Patients with chronic hepatitis C viral infection and cirrhosis can achieve a normal life expectancy if they attain a sustained virologic response with interferon-based antiviral therapy, according to a Research Letter published online Nov. 11 in JAMA.
Researchers performed a secondary analysis of data from a previous study involving consecutive patients with chronic HCV infection and biopsy-proven advanced hepatic fibrosis who initiated interferon during 1990-2003 at five large hepatology centers in Europe and Canada. A subgroup of 530 of these study participants was followed for a median of 8 years after completing the treatment, said Adriaan J. van der Meer, M.D., Ph.D., of the department of gastroenterology and hepatology, Erasmus University Medical Center, Rotterdam, and his associates.
The median patient age at baseline was 48 years. A total of 192 patients (36%) attained SVR.
Thirteen patients with SVR died during follow-up, yielding a cumulative 10-year overall survival of 91.1%. This did not differ significantly from survival in the age- and sex-matched general population, despite the study participants’ severe illness, the investigators reported (JAMA 2014;312:1927-8).
In contrast, 100 patients without SVR died during follow-up, for a cumulative 10-year survival of 74.0%. This was significantly lower than survival in the age- and sex-matched general population.

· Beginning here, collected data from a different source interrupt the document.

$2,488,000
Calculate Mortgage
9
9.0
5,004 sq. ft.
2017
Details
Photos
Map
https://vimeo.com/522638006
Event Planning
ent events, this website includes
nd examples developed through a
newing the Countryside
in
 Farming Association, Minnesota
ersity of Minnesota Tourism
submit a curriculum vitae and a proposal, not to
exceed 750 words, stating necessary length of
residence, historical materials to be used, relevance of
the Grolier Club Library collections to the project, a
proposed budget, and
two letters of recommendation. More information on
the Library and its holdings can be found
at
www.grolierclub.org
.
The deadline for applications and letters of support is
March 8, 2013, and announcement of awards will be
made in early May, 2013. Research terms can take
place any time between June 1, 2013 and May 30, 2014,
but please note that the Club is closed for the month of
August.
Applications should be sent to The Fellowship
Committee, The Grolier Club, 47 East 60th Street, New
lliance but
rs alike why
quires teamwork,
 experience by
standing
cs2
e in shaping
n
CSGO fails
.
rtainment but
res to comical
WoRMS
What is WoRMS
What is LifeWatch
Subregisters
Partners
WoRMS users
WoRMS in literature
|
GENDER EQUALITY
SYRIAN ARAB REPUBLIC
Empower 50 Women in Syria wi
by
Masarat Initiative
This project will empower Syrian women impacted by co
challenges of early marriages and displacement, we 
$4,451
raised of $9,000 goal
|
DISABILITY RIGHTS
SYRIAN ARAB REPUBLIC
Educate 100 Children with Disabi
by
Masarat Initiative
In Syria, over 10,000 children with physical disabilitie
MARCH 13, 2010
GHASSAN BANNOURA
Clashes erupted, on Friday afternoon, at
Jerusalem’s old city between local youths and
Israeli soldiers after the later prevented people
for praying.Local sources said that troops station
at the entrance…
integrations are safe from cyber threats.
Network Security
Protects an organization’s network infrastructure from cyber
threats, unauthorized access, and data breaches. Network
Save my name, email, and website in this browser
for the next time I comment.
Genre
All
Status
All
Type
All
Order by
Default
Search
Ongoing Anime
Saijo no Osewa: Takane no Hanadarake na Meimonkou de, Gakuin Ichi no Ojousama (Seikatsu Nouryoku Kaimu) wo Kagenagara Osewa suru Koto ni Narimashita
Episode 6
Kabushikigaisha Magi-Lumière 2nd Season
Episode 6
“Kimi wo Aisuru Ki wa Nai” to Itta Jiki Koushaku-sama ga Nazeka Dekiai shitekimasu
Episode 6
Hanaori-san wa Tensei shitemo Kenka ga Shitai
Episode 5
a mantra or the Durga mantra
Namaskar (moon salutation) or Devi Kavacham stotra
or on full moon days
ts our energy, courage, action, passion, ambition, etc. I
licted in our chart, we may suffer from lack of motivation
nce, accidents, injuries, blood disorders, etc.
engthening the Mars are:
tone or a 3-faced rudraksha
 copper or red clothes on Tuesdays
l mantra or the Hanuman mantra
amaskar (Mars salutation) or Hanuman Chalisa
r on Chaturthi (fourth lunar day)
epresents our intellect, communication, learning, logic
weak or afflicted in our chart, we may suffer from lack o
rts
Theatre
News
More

The “excellent” survival benefit of SVR for patients with advanced liver disease might be attributable to regression of hepatic inflammation and fibrosis; reduction of the hepatic venous pressure gradient; a decrease in the rate of hepatocellular carcinoma and liver failure; and a decreased incidence of diabetes, end-stage renal disease, and cardiovascular events, Dr. van der Meer and his associates said.
This study was funded by the Foundation for Liver and Gastrointestinal Research in Rotterdam. Dr. van der Meer reported having received compensation for previous work from Merck Sharp & Dohme and Gilead, and his associates reported ties to numerous industry sources.